Have you ever experienced what looks like God’s guidance?
Anyone who’s ever experienced a clear-cut case of it will tell more or less the same story: “It was done in such a way that I couldn’t possibly have missed the point! The whole experience looked like it was designed to point to God, to give credit entirely to him and none to me, and to tell me that my life really is of interest to my Creator.”
Through such events we learn that God likes to guide his children, and that he has an infinite number of interesting ideas in providing that guidance. In the way parents love to surprise their children, he seems to love to create the unexpected, so that we’ll rely more and more upon him and less and less upon “general principles” about guidance.
We like to write books on “The Three Steps,” “The Four Principles,” and “The Five Rules” of God’s guidance, but just when we think we’ve discovered a formula of how he works, he goes the other way and does something entirely different. We learn that he doesn’t want to give us a formula at all (and so leave him behind), but to give us himself.
It means this: God wants to be our guide, not to give us a roadmap. He wants us to trust him, not some set of rules. And it’s just at this point where we part ways with religion and live life by faith. Religion gives us rules, principles, rites, rituals, incantations, customs, laws, and on and on, but faith gives us someone to trust and love—a close connection with our heavenly father.
So to keep us from falling into just another religion of do’s and don’ts (we have enough of those), and to keep us in a living relationship, God constructs new and unexpected (and often humorous) ways of leading us from point A to point B.
I strongly encourage everyone I meet to read the New Testament account of Paul’s “visit” to the island of Malta because it serves as a model of how God so often leads us. On the surface of it, Paul and his entourage were just blown off course by a sea storm and driven onto a small, insignificant island. But as we read on, we discover that in this unscheduled stop Paul had a divine appointment with some very specific people God had in mind from the very beginning. It didn’t even look like guidance at all to many of those involved, but it turned out to be the clearest possible involvement of God in the midst of great danger and adversity.
And it’s in our long years of study at Adversity University where we learn some of our best life-lessons. Most of them will not occur on our favorite lounge chair or leather couch. We shouldn’t be surprised to find that God’s guidance will often be most obvious and dramatic during life’s storms, battles, reversals, losses, sorrows, and shipwrecks. Sometimes we find ourselves in a particular place just because our ship sank and we washed up on the beach, dazed and soaking wet.
One of the things our family has learned over the years in ministry and foreign missions, much travel, frequent moving, dangerous situations, and opposition of all sorts and on all sides, is this: some of the worst things that have happened to us have turned out to be some of the best things that have ever happened to us.

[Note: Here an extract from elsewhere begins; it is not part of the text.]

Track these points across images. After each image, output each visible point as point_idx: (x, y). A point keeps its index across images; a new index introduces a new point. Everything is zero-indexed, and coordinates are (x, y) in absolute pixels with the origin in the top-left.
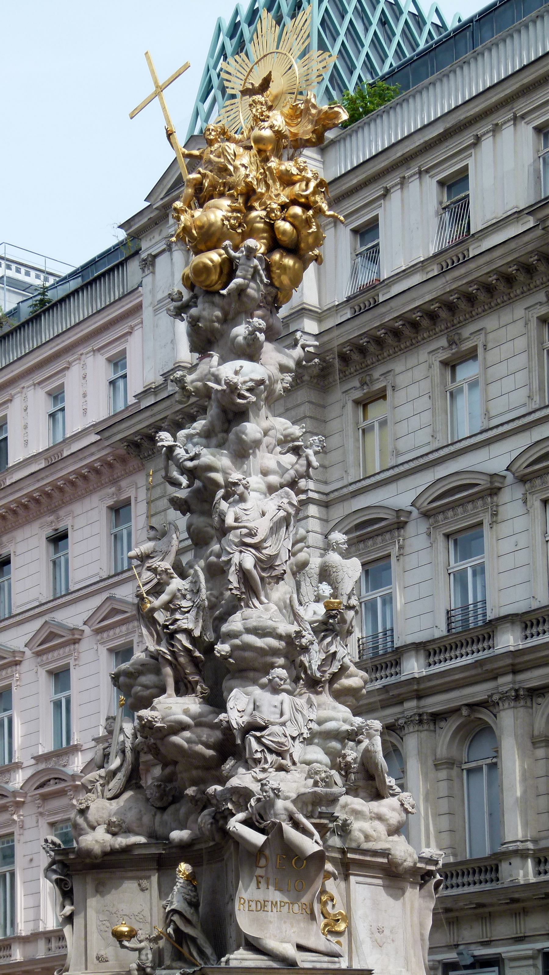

And often when we were in the midst of it all we thought that nothing worse could have taken place, that God seemed to have abandoned us, that he didn’t care about us, and nothing made any sense at all. We complained long and hard about “shock fatigue” or the rotten set of circumstances he had given us, and we tried to persuade him that if he really were a loving heavenly Father then he wouldn’t have done this or that. But in the end we finally got the point that he actually knows what he’s doing and that he alone is in charge of the world and we aren’t. That’s a very important graduation day.
The more we think about the many creative and unpredictable ways he guides us, the more we come to love and enjoy his character and to be dazzled by him.